Commercial airline accidents can have serious consequences for those involved in them. These consequences can be fatal, but not always. In some cases, serious physical injury can result, or even simply severe emotional and mental trauma.
An example of this is a lawsuit filed by a group of 18 American Airlines passengers who are suing over an engine fire that occurred last month before their plane left Chicago. It isn’t clear exactly what caused the engine fire—the incident is currently under federal investigation—but the passengers are seeking compensation for injuries they suffered.
Nobody was seriously physically harmed in the fire, but the plaintiffs are seeking damages for mental suffering and trauma resulting from the panic the incident induced. The attorney who is handling the case says that passengers aboard the burning plane were terrified, and scrambled chaotically to escape for fear that there might be an explosion before they were able to get out of the plane. They accuse the airline of not doing enough to prevent such panic from arising.
Specifically, the passengers accuse American Airlines of failing to train flight attendants to provide adequate instruction to passengers, for failing to deploy all emergency evacuation slides and for improperly deploying one slide.
It remains to be seen how this case will shake out, but it is important to note that economic damages are not the only important type of damages for those involved in commercial airlines accidents.

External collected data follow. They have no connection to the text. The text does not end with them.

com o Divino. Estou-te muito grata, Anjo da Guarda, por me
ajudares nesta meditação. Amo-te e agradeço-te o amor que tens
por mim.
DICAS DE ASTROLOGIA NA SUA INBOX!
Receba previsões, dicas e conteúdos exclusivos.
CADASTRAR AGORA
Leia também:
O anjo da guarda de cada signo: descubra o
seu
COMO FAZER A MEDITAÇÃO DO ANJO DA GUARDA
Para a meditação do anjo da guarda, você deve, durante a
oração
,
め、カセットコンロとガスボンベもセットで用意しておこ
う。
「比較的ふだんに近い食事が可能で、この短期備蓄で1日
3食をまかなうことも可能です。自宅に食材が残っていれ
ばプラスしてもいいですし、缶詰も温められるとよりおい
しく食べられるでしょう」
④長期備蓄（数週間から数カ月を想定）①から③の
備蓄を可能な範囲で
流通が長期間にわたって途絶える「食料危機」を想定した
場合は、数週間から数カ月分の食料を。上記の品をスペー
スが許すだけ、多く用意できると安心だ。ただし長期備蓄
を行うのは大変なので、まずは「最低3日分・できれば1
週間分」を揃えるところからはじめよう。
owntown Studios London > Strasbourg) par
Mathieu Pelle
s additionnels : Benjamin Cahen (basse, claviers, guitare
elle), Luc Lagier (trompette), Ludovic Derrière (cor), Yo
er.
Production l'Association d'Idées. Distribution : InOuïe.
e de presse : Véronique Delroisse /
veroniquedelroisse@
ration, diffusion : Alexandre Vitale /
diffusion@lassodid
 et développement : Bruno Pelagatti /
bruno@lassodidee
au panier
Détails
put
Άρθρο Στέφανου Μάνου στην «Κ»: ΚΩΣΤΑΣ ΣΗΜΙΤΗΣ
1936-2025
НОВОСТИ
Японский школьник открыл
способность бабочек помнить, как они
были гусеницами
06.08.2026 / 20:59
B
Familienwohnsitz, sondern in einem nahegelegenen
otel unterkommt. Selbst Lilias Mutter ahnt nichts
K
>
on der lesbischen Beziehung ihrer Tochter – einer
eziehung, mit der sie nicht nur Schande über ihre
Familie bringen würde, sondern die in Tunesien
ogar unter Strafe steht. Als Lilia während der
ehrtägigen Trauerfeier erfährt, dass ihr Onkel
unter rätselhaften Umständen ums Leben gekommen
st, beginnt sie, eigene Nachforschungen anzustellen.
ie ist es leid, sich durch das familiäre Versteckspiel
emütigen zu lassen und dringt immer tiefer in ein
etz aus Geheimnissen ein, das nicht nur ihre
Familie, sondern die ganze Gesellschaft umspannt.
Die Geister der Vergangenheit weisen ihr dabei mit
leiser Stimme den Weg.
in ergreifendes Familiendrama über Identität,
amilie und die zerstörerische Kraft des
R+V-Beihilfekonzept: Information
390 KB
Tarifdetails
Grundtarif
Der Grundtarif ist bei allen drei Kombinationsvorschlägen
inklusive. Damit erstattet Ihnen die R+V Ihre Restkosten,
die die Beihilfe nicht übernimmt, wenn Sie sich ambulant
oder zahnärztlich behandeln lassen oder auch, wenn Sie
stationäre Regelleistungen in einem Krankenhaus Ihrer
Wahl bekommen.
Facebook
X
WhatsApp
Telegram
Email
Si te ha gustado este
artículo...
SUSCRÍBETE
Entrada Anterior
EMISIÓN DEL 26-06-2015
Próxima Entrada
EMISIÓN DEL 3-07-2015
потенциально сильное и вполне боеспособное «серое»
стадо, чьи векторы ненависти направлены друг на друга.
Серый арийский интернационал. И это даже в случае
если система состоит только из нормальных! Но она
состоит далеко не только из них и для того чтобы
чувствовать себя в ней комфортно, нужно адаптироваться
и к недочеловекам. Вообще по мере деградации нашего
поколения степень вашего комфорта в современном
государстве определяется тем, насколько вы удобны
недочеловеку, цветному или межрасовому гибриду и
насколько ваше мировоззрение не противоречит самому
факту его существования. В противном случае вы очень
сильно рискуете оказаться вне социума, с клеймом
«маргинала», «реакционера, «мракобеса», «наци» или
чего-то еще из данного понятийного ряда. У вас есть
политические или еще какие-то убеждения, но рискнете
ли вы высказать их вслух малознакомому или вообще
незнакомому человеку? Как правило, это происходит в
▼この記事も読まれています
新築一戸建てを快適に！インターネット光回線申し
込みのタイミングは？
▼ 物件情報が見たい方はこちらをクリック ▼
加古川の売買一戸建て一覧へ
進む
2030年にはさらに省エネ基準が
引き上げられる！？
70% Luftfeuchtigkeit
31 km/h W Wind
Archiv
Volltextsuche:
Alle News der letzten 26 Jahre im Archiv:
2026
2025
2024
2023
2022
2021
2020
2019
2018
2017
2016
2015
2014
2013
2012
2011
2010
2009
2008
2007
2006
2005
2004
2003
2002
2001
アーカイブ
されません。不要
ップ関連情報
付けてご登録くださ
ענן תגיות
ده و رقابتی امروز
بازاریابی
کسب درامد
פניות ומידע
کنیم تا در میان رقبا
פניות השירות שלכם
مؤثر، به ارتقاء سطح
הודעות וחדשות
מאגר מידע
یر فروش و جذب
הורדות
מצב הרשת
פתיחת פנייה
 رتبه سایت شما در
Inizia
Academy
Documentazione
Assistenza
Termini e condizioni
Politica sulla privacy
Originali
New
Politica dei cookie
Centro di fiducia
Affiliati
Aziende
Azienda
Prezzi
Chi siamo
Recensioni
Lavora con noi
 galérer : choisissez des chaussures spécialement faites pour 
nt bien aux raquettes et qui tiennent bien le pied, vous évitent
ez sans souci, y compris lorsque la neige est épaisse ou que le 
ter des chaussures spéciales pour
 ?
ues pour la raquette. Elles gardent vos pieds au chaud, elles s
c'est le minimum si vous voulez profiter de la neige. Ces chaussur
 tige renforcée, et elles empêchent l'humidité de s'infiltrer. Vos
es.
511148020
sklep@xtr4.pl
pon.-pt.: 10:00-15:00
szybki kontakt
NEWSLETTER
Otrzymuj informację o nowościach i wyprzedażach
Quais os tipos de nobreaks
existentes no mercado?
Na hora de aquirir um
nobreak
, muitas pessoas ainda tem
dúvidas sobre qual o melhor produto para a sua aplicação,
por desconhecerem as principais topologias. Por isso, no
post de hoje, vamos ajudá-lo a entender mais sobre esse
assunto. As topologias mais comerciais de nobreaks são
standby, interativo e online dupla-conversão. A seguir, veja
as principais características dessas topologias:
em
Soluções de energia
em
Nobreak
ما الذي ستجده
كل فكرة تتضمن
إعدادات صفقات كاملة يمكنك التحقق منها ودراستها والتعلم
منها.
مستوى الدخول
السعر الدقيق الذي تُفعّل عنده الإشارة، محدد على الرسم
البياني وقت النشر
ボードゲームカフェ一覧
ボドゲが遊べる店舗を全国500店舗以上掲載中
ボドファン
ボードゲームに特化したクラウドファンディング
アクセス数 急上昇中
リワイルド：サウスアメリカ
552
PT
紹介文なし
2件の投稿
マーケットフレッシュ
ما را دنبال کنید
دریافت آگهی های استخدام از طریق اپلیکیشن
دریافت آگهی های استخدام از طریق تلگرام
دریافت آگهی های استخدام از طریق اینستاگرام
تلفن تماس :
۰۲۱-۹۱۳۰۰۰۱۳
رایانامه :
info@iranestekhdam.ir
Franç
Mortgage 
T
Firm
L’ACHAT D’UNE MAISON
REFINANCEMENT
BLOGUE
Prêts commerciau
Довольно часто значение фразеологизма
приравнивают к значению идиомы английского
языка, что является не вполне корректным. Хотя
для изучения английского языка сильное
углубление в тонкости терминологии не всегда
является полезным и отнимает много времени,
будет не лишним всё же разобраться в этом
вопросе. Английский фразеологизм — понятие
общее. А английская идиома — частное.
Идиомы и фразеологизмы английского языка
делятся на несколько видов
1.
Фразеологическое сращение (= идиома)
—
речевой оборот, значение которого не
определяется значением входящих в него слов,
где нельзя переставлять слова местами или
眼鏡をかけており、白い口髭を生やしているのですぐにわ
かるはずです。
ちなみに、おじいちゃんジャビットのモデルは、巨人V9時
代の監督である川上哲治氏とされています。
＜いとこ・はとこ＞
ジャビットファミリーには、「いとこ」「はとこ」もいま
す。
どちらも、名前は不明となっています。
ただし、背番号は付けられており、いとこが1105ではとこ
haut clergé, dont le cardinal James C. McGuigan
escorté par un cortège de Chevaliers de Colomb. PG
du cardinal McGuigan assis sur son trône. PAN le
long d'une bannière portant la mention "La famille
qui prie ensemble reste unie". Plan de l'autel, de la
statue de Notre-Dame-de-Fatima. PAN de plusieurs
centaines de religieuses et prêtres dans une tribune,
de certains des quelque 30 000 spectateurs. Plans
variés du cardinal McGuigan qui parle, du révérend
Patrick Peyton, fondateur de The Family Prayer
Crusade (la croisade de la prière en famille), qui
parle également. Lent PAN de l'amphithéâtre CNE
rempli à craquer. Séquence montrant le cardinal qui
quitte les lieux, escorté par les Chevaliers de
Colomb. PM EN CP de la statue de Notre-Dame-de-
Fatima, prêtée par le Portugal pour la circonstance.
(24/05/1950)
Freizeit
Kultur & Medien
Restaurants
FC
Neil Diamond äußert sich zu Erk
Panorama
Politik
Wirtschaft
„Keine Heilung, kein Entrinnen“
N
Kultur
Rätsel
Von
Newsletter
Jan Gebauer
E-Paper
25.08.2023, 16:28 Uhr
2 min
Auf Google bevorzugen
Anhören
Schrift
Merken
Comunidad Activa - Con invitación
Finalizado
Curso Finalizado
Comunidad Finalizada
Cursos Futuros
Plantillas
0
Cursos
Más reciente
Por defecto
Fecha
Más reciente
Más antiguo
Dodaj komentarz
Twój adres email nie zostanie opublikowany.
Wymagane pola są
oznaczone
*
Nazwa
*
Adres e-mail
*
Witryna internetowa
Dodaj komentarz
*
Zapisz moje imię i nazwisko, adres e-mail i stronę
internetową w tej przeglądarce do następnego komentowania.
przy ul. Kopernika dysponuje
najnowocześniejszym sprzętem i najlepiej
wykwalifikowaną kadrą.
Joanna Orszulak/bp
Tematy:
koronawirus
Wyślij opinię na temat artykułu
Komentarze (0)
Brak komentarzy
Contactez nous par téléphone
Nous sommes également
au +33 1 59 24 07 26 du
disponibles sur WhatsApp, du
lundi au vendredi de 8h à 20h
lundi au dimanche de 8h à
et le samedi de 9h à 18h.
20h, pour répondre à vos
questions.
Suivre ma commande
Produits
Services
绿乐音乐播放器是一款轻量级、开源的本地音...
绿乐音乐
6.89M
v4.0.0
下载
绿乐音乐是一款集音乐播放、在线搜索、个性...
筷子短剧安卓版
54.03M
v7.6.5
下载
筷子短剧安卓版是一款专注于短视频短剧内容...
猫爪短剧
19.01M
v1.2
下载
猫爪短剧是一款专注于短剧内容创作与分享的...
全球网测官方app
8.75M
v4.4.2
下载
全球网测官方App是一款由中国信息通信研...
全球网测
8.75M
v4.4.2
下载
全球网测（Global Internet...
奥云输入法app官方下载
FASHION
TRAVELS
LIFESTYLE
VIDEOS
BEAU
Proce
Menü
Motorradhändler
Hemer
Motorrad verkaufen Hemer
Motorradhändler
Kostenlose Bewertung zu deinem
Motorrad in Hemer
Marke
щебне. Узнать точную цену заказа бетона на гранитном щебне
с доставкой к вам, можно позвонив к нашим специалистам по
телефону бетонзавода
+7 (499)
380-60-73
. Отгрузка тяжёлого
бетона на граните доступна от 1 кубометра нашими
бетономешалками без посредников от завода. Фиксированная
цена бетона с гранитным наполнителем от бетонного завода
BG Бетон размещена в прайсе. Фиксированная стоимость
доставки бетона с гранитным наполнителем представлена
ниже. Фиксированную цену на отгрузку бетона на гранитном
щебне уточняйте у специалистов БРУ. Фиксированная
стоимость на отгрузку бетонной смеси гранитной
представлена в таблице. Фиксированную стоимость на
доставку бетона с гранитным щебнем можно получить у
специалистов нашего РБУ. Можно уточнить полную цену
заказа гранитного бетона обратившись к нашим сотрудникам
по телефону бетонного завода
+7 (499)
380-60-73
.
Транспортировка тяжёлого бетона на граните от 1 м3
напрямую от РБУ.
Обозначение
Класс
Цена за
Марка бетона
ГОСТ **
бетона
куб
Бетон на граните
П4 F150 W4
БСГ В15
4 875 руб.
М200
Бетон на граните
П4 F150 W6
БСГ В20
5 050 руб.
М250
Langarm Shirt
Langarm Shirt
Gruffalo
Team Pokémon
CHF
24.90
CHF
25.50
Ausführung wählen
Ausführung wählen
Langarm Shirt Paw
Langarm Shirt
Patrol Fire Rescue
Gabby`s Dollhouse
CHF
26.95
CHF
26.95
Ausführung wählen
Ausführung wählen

Certainly, economic damages such as medical costs, lost wages, and decreased earning capacity are important for an injured airline passenger to seek out, but noneconomic damages can be equally and even more important, depending on the circumstances of the case.
Those who are injured in an airline accident should, of course, always work with an experienced attorney to ensure they have the best possible advocacy and the best opportunity to seek compensation for their injuries.